On constate souvent une sorte de représentation visuelle du son (non de ce qui peut l'avoir produit) qui s'accompagne d'une dimension spatiale: ainsi un son se déplaçant en face de nous de gauche à droite dessine-t-il une trajectoire proportionnelle sur l'écran imaginaire des yeux fermés. Il semble que se constitue ainsi un espace visuel virtuel au cadre flou dans lequel les sons immobiles se posent sans trop de problème et qui est traversé çà et là par les traces des sons mobiles frontaux... L'ensemble des sons perçus semble se projeter en fait dans une représentation tridimensionnelle à l'intérieure de laquelle l'auditeur se représente lui-même. C'est là un domaine de recherche, basé sur des expériences et des témoignages, qui mériterait à lui seul une étude approfondie…

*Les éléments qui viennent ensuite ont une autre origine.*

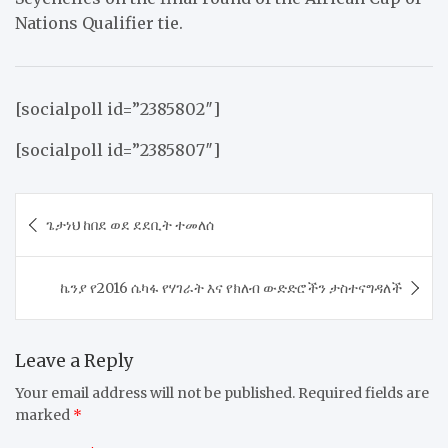
Nations Qualifier tie.
[socialpoll id=”2385802″]
[socialpoll id=”2385807″]
Post
ጌታነህ ከበደ ወደ ደደቢት ተመለሰ
navigation
ኬንያ የ2016 ሴካፋ የሃገራት እና የክለብ ውድድሮችን ታስተናግዳለች
Leave a Reply
Your email address will not be published.
Required fields are
marked
*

Les formes mentales que l'on constitue ainsi sont le résultat de la combinaison obligée de plusieurs critères au sein de l'espace-temps. Une géométrie plastique sonore associant déplacement, critères de masse et suggestions psychoacoustique si elle n'est pas aisée à manipuler existe réellement.

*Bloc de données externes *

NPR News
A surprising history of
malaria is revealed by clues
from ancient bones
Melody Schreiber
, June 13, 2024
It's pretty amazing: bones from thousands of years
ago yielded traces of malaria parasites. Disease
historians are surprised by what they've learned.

- Renforcements : position, taille et mouvement s'associent à un autre paramètre pour lui donner plus d'efficacité, de vraisemblance…
C'est par exemple les associations aigu/hauteur, profil mélodique rapide/déplacement idem, taille/spectre etc.
- Contradiction : ceci est autoexplicite mais néanmoins très riche en applications! (le "mouvement contraire" du contrepoint)
- Illustration : image d'une source mobile/mouvements, "grêle"/haut-parleurs au sol, "chant d'alouette" au plafond etc.
- Indépendance…
- Rapports espace virtuel/réel : la juxtaposition de l'image d'un espace avec son espace propre de projection est un des grands apports de la multiphonie, surtout dans les juxtapositions/imbrications.
En tout cas, les critères d'espace, même dans les cas apparemment les plus simples, sont toujours liés aux autres pour former la morphologie perceptive globale de l'objet sonore. Ceci revient à dire que tout essai de formalisation de l'espace indépendamment des sons est condamné à rester une curiosité de laboratoire sans possibilité réelle d'application compositionnelle.

i) Artefacts acoustiques
Le contrôle principalement du mouvement par des procédés de modulation parvient dans certains cas à interagir avec les autres critères en modifiant leur perception. Le plus connu est l'effet doppler qui nécessite malgré tout des dimensions assez importantes. Plus facile a obtenir sont les effets de vitesse sur un mouvement cyclique (qu'on peut appeler "modulation spatiale" comme on parle de modulation de fréquence) ou de déphasages par émission simultanée sur des points relativement éloignés.

j) Espaces microphoniques multiphoniques
La plupart du temps la source microphonique des objets sonores, leurs traitements éventuels ont lieu en mono ou stéréophonie. On a vu que l'on pouvait obtenir des objets de "taille" plus importante par divers artifices, mais on peut également partir de captures multiphoniques (cf. "L'arbre et cetera" de Savouret en quadriphonie). Cette pratique est encore peu répandue (techniquement un peu lourde) mais offre un intéressant intermédiaire entre espace réel et virtuel.